Hello I am soon to be a new Vizsla mum!

I have had dogs before but this breed has such a unique personality, I want to make sure I understand them and the best advice on training. Can anyone recommend a good book?

Thanks in advance


----------



## Eric.G (Feb 10, 2021)

Beth.Newman9 said:


> Hello I am soon to be a new Vizsla mum!
> 
> I have had dogs before but this breed has such a unique personality, I want to make sure I understand them and the best advice on training.
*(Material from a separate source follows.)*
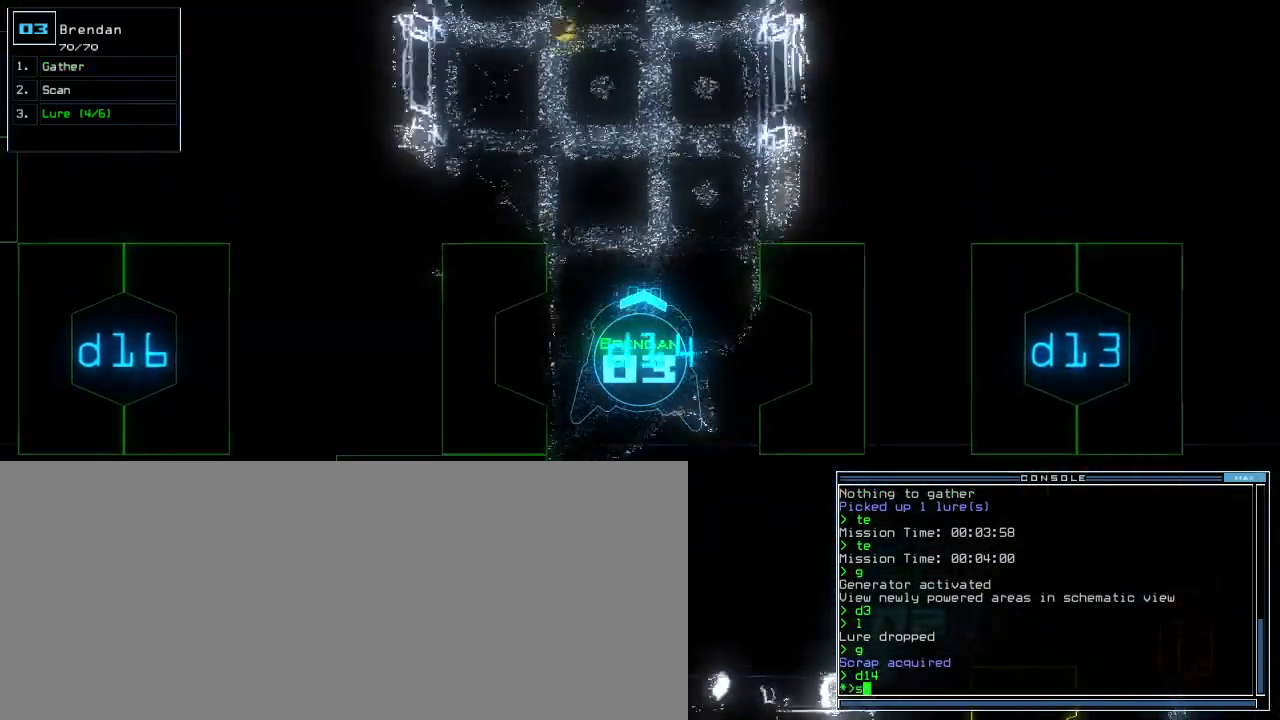
{"keys": ["return", "up"], "events": [[20, "c", "down"], [100, "c", "up"], [120, "left", "down"], [200, "left", "up"], [440, "return", "down"]]}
Can anyone recommend a good book?
> 
> Thanks in advance


Get the green book from NAVHDA online store and pay more attention to the first few chapters about obedience and training, or thoroughly read the whole book if you're gonna hunt with your dog.


----------



## gunnr (Aug 14, 2009)

The Vizsla by BC Boggs.
It's dated and the pictures are comical by todays standards, but the dog hasn't changed. It's pretty much the standard by which all other Vizsla books are judged.
I don't think it is in print any longer, but used copies can easily be purchased online for under $30.00 US. ( Don't buy the versions that are $500.00 US, and up.)
The NAVDHA Green Book is also a good resource for training.


----------



## John N (Sep 11, 2020)

Beth.Newman9 said:


> Hello I am soon to be a new Vizsla mum!
> 
> I have had dogs before but this breed has such a unique personality, I want to make sure I understand them and the best advice on training. Can anyone recommend a good book?
> 
> Thanks in advance



Books that I recommend:

Vizlas A Complete Pet Owners Manual by Chris C Pinney.

Versatile Vizsla by Marion I Coffman.

Easy Peasy Puppy Squeezy by Steve Mann.


----------